Danışmanları Gülay Hocamı ikaz etmemiş olabilirler (Biraz şüpheliyim onlardan.), belki üniversitede bir örgüt var. O kişi yalnız değil. İmza merkezi ile o kişi arasında bağlantı olup olmadığı ortaya çıkarılmalıdır. Tabii bu Gülay Hocamın işi değildir. Güvenlik güçlerinin bir çalışma yapmaları gerekiyor. Yalnız, Gülay Hocam merakımı giderirse sevinirim: Boğaziçi'nde, varsa eğer bir örgüt, bu örgütün faaliyetlerini adem-i merkeziyetçilik içinde görebilir miyiz?

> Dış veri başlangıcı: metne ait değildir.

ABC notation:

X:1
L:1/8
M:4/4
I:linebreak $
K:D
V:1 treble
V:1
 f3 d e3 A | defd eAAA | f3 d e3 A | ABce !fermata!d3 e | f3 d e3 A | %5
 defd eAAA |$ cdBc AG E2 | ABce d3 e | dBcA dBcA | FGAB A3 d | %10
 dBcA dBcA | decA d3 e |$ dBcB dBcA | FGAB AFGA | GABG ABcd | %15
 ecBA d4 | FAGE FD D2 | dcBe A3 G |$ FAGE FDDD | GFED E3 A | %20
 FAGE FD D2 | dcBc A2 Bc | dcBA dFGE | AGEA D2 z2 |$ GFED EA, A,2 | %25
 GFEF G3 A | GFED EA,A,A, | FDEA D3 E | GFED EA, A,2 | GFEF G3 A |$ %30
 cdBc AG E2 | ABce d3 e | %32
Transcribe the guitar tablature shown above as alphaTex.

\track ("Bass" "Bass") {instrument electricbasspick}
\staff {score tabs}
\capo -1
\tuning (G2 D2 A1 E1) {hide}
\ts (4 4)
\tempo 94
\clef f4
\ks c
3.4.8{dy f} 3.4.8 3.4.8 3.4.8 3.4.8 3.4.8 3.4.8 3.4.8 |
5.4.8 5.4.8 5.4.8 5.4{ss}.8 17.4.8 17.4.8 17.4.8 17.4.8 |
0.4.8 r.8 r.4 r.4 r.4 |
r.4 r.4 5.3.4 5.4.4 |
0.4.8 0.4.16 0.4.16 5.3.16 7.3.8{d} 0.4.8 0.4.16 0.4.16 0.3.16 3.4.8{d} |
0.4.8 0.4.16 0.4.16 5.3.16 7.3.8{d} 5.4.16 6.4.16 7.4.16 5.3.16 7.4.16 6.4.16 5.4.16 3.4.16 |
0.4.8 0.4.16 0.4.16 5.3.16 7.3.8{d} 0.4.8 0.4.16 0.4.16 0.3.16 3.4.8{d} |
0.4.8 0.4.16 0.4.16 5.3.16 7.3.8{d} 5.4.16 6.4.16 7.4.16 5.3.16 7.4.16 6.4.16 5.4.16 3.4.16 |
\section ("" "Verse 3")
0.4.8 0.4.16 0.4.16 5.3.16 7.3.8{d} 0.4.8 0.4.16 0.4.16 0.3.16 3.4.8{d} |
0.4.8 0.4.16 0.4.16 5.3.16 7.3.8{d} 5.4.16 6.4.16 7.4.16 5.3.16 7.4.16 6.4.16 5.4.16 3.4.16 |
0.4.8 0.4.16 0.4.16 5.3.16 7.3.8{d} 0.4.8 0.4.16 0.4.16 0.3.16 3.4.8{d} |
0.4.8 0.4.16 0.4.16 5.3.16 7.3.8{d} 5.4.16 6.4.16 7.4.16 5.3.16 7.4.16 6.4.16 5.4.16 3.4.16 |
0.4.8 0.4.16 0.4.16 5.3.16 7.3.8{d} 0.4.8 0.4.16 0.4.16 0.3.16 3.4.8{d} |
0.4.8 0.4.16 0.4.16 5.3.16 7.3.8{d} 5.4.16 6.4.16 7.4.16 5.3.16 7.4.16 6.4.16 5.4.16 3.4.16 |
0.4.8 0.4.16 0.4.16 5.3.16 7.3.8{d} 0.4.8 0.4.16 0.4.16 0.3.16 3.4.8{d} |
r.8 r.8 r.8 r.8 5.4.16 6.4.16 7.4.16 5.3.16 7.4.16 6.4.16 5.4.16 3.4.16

Gülay Hocam Hürriyet gazetesine telefon etmiş anlaşılan... "İmaj tazeleme çalışması yapacağım. Lütfen bana yardım edin."
Hürriyet yönetimi uzun bir mülâkat yaptırmış. İki bomba düzenekli aracın üniversitede bulunması bayağı canını sıkmış Gülay Hocamın. Bağış toplamak için Boğaziçi mezunu zenginleri 12 Mart'ta bir araya getirmek istiyor. Bomba düzenekli arabalar kampüste ortaya çıktıktan sonra, zenginler uzak durabilirlerdi.
Zenginlerimize, para verin derken, 40 küsur öğrenci kulübünün neredeyse hepsinde PKK sempatizanlarının borusunun öttüğü yönündeki kuvvetli şayialar sorulursa Gülay Hocam ne cevap verecektir? Bir de eroin övgücüsü, Türk'e katil deyip ödül aldığı iddia edilen üniversiteye, konuşsun diye çağrılıyor. Bunlar da sorulabilir.
R. T. Erdoğan PKK destekçisi imzacılara söylemediğini bırakmadı, biliyorsunuz. En çok imzacı da bu üniversiteden. Zenginler önce işlerini düşünürler. Boğaziçi'nde PKK sempatizanları neden fazla sorusu yöneltilirse ya? Acaba diyorum, öğretim üyeleri seçilirken, PKK destekçileri hususiyetle mi tercih ediliyor? Örgüt, sistemli çalışmayla PKK ve "Hepimiz Ermeniyiz" grubunu üniversiteye mi sokuyor?
Sizin yanınızdayım. İmajınızı düzeltmeniz için var gücümle destek vereceğim. Ama kimsenin aklında bir soru olmamalı değil mi Gülay Hocam?
Sahi hocam, geçen yıl, PKK'nın kuruluş yıldönümü kutlamaları sizin üniversitede, Şahenklerin bağışladığı Ayhan Şahenk salonunda yapılmıştı. Salonda asılı duran Türk bayrağı indirilmişti. Bayrağımız yerine asıldı mı? Şahenklerin de bilgisi var; sorabilirler!